## Text block:
########

Over at Gamedevleague, Jamie has written a post about games breaking the fourth wall, and how it tends to spoil his experience. (Breaking the fourth wall is a term from theater. The actors can pretend there is a fourth, invisible wall between them and the audience, or they can 'break' it by talking directly to the audience.)

Suspension of disbelief is subtle and complicated. Jamie mentions two cases of breaking the fourth wall he doesn't like. The first is games referencing the fact that they are a computer game (and I mean games that make some effort to make the player believe in a fictional world - not Tetris). Metal Gear Solid 1 did this: what I didn't know was that Metal Gear Solid 2 and Max Payne did this as well. Jamie thinks this happens when designers are too pretentious, and he's got a point. On the other hand, I encourage designers to become more sophisticated and use more fancy tricks from traditional storytelling. The Metal Gear Solid series and Max Payne series, whatever their faults, have definitely shown that you can achieve both commercial and critical success doing this.

########

## Dataset content:
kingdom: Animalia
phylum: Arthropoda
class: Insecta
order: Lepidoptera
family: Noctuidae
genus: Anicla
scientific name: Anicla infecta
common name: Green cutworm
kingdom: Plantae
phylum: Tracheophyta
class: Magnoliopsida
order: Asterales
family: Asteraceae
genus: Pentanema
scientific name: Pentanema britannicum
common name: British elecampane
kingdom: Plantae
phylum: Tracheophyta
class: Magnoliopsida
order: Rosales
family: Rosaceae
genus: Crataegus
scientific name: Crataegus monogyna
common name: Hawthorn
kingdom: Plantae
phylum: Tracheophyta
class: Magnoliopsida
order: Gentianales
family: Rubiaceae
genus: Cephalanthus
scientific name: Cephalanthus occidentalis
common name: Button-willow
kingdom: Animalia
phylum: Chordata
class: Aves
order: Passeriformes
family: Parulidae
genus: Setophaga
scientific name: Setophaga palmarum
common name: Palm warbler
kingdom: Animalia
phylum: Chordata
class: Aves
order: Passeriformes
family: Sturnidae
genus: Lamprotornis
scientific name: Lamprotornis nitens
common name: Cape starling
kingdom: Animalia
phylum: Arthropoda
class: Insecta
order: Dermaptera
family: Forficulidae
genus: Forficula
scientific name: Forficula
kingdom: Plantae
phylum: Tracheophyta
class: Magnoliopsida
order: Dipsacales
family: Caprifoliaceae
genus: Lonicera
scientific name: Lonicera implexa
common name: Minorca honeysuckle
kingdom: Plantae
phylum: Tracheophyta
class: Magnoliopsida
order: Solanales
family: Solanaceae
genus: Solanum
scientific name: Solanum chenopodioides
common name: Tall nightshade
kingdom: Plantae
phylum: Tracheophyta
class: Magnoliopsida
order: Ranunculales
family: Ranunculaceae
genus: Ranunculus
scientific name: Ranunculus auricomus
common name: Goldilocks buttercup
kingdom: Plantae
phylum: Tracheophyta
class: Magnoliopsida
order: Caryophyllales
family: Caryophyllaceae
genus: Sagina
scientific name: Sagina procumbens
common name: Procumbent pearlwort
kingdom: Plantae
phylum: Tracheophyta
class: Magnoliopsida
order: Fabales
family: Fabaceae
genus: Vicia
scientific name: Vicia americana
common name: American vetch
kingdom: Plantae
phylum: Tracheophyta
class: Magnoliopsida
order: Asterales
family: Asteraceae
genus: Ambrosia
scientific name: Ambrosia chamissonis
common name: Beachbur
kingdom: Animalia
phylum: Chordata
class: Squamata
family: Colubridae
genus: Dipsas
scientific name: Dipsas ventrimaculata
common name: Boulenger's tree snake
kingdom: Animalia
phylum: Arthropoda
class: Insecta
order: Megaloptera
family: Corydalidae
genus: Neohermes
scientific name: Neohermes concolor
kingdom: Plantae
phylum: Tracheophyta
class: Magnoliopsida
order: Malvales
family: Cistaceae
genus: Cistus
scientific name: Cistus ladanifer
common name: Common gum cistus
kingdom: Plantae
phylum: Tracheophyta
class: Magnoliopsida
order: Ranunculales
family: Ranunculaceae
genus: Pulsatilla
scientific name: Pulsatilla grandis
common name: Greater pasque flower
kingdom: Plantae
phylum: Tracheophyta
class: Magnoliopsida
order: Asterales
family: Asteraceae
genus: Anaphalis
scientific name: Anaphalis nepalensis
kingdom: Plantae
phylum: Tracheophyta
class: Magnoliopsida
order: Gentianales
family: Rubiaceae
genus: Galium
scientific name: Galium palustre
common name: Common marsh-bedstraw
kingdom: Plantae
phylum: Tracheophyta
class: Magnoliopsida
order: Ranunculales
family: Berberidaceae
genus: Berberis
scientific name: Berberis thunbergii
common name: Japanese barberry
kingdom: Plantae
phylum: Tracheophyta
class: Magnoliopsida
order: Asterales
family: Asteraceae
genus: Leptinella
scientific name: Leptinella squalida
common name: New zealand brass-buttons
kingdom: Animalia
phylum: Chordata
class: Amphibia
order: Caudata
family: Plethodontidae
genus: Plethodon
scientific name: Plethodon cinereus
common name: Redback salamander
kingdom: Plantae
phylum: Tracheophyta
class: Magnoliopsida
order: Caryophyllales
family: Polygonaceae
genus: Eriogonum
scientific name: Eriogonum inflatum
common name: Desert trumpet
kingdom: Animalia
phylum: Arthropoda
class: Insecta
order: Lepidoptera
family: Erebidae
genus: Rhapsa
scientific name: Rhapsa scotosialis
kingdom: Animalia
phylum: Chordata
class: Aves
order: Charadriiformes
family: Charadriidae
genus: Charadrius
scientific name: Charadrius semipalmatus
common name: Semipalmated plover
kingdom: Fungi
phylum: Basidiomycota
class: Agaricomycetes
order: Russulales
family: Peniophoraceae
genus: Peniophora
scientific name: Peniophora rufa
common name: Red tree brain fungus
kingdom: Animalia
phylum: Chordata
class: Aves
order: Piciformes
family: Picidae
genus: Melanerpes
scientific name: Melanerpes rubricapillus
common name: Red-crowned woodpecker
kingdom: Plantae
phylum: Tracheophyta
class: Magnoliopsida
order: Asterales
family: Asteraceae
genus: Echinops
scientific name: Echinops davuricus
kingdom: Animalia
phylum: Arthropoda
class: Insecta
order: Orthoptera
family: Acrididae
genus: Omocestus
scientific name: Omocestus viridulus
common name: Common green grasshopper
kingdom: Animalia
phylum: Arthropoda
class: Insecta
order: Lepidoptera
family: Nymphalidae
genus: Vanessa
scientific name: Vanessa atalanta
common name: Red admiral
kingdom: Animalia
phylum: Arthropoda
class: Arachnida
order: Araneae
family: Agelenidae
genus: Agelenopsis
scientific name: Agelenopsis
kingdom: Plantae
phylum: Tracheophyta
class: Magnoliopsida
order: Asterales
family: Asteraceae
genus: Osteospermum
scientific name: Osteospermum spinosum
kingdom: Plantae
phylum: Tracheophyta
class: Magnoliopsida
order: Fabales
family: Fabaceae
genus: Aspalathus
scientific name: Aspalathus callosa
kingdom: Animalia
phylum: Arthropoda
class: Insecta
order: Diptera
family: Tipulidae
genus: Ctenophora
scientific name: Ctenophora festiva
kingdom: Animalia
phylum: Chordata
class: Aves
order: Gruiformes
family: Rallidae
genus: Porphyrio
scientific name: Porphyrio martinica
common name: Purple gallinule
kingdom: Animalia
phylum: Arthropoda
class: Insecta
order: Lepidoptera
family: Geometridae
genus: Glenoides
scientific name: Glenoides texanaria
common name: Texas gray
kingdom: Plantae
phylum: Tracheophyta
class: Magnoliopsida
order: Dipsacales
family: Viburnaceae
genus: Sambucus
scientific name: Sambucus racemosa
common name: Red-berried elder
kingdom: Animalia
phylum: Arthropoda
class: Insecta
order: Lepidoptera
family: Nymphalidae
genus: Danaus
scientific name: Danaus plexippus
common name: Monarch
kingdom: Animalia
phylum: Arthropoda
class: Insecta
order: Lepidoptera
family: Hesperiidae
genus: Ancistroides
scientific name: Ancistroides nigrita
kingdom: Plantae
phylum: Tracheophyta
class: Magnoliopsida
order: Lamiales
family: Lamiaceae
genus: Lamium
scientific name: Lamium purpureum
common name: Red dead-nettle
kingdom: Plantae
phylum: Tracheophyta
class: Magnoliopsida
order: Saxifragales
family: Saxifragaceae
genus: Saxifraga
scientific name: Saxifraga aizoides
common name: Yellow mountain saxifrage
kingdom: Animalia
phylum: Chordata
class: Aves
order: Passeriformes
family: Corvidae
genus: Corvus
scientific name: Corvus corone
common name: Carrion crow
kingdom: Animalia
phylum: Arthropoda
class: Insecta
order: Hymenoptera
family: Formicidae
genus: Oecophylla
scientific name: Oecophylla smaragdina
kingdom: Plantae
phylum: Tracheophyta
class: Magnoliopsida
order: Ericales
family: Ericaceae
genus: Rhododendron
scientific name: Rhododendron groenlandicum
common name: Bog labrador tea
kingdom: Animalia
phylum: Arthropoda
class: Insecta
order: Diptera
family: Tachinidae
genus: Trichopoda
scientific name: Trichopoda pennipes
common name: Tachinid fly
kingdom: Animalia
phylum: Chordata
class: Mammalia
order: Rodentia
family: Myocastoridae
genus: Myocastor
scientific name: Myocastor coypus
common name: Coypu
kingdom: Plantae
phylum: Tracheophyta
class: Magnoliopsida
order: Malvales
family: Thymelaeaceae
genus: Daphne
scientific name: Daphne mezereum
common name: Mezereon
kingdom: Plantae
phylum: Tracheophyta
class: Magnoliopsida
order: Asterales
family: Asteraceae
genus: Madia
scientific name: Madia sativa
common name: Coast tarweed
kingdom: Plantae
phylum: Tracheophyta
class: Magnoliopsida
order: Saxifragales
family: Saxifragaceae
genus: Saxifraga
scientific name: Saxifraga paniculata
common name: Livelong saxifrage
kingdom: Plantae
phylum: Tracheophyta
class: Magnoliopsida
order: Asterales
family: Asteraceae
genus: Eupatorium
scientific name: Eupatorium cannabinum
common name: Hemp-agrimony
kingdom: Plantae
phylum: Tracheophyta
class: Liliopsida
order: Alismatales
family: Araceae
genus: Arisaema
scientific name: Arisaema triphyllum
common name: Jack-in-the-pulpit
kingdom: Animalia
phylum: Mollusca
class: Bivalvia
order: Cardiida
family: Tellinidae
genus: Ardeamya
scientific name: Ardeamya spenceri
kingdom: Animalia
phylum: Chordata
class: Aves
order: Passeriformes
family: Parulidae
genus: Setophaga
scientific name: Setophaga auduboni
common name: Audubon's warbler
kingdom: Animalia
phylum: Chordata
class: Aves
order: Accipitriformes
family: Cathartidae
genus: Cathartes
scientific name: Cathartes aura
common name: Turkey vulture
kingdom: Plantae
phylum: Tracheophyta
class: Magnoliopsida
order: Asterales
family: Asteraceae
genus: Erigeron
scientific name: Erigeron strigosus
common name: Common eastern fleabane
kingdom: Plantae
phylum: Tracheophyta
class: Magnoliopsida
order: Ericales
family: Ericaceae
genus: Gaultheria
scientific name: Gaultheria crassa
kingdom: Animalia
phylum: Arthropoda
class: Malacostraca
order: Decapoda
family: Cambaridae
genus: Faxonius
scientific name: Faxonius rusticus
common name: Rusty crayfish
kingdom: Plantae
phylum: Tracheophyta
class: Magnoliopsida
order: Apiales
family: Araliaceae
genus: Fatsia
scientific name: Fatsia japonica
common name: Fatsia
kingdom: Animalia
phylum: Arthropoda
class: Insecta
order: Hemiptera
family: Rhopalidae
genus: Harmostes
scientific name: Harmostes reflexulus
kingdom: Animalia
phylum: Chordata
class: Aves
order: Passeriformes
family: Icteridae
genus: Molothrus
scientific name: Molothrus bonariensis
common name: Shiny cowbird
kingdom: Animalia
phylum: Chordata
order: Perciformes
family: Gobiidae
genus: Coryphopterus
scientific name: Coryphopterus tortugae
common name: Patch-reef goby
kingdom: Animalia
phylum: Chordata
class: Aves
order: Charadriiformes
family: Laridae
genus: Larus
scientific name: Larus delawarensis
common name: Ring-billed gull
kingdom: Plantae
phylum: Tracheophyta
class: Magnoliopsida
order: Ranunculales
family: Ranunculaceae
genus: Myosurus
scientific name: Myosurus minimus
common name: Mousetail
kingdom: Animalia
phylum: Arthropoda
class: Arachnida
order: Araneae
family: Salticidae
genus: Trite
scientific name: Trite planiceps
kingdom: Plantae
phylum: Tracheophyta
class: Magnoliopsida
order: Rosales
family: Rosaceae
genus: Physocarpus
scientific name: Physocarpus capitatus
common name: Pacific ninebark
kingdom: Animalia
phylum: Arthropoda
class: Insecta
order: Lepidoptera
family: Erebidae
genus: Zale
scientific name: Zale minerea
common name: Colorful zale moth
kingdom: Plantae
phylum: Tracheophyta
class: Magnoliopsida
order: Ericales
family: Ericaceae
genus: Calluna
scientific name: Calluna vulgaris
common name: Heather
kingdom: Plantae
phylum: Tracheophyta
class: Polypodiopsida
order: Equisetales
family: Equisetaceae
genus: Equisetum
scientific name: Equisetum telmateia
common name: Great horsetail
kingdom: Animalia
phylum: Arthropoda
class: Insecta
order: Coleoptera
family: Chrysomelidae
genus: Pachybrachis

########

## Your instructions:
Repeat the passage on breaking the fourth wall word for word, beginning at the words "Suspension of disbelief" and stopping after "success doing this.".

## Solution below:
Suspension of disbelief is subtle and complicated. Jamie mentions two cases of breaking the fourth wall he doesn't like. The first is games referencing the fact that they are a computer game (and I mean games that make some effort to make the player believe in a fictional world - not Tetris). Metal Gear Solid 1 did this: what I didn't know was that Metal Gear Solid 2 and Max Payne did this as well. Jamie thinks this happens when designers are too pretentious, and he's got a point. On the other hand, I encourage designers to become more sophisticated and use more fancy tricks from traditional storytelling. The Metal Gear Solid series and Max Payne series, whatever their faults, have definitely shown that you can achieve both commercial and critical success doing this.